EXTRACT PROVIDED:
□ □ □ □
In this framework, the characteristics of the observed signal are not directly reflected in the composition step, unlike the noise estimation. Namely, the composition step lacks optimality in terms of the consideration of the observed signal. Thus, one of the most important factors as regards our proposed approach is finding a way to ensure the optimality of the noisy speech model by incorporating the characteristics of the observed signal. A standard way of achieving this is to employ a Gaussian parameter re-estimation method, e.g., a maximum likelihood (ML) estimation or a maximum a posterior (MAP) estimation, in the noisy speech model by using the observed signal at the composition step. However, since VADs strongly require the smallest possible latency in many applications, a re-estimation method with one frame sample is desired in the composition step. Here, in this paper, the frame length and the frame shift length are set at 20 and 10 ms, respectively. Thus, the frame interval (algorithm latency) is 10 ms. In this situation, it is almost impossible to re-estimate all of the Gaussian parameters by ML or MAP estimation due to the well-known over-fitting problem, and frame-by-frame processing-based VAD using statistical approaches suffers inherently from this problem.

To satisfy the requirement and to avoid this over-fitting problem, we proposed another model re-estimation method from a different standpoint. The method proposed here is a Gaussian pruning method that selects dominant Gaussian distributions of non-speech and speech GMMs depending on the observed signal of the current frame. Thus, this method extracts beneficial Gaussian distributions that optimally represent the observed signal in the current frame. Fig. 2 shows the processing flow of our VAD method, and the proposed Gaussian pruning method is employed after the composition estimation step.

The composed non-speech and speech GMMs include several Gaussian distributions, and each Gaussian distribution represents various characteristics of a noisy speech signal. Since the observed signal may have various characteristics, various Gaussian distributions that can satisfactorily represent the characteristics of the observed signal are usually required to achieve an exact likelihood calculation. However, this demand is restricted for a likelihood calculation involving the entire frame signal of an observed signal. In sequential processing, only partial aspects of whole speech characteristics are assumed to appear in each frame. Therefore, contributions made by a small number of Gaussian distributions would be more dominant and superior to the others in expressing the local characteristics of the observed signal in each frame. On the other hand, non-dominant Gaussian distributions may be both unimportant and harmful due to the serious gap between the observed signal and the distributions.

Under these assumptions, we investigate a way of improving the optimality of the noisy speech model by using Gaussian pruning-based model re-estimation. Then, we also apply Gaussian weight normalization to the remaining dominant Gaussian distributions in each frame. This normalization method can enhance the likelihood given by each remaining Gaussian distribution, and improves the effectiveness of the proposed Gaussian pruning.
□ □ □ □
GIVEN ENTRIES:
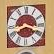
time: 8:18
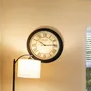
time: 10:14
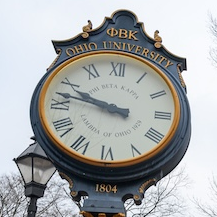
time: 9:47
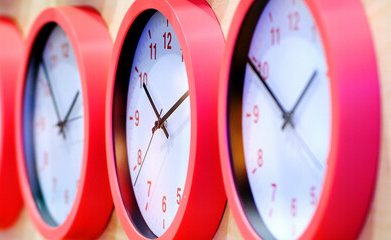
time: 1:49
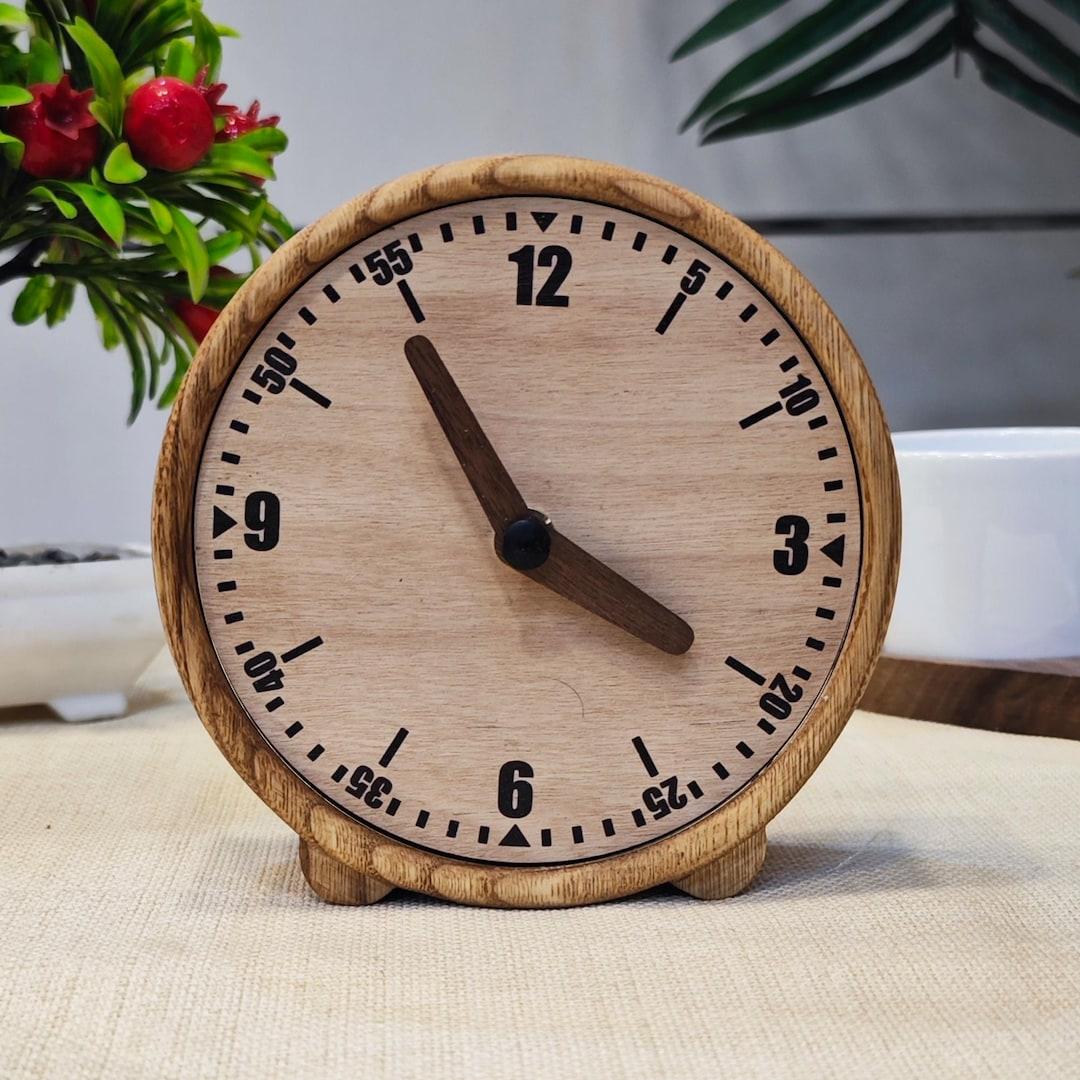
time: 3:54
□ □ □ □
PROBLEM DESCRIPTION: Extend the passage on Gaussian pruning for voice activity detection, starting after its last sentence on Gaussian weight normalization.

REPLY:
Usually, the characteristics of the ambient noise and speech do not suddenly change in neighboring frames if these sound sources are in the stable state. However, if the sound sources are in a transient state, i.e., speech onset, speech offset, or the appearance of burst noise, the acoustical characteristics of an observed signal will vary greatly in a short time range. In addition, this sudden change is very difficult to predict. Thus, continual frame-wise optimization is a reasonable way to cope with unpredictable sudden changes in the sound sources included in the observed signal.

We employ the posterior probability as the Gaussian pruning criterion. Namely, the Gaussian distributions with high posterior probabilities are extracted as dominant Gaussian distributions for likelihood calculation. We investigate and evaluate three techniques as the posterior probability-based pruning method, i.e., N-best selection, threshold processing for each posterior probability, and threshold processing for posterior probability accumulation. Furthermore, we investigate a method for determining the pruning parameters of each Gaussian pruning technique, e.g., the sequential determination of the pruning threshold or the number of selected distributions, and prove that our pruning parameter determination method satisfies the aim of the Gaussian pruning in terms of sequential model re-estimation.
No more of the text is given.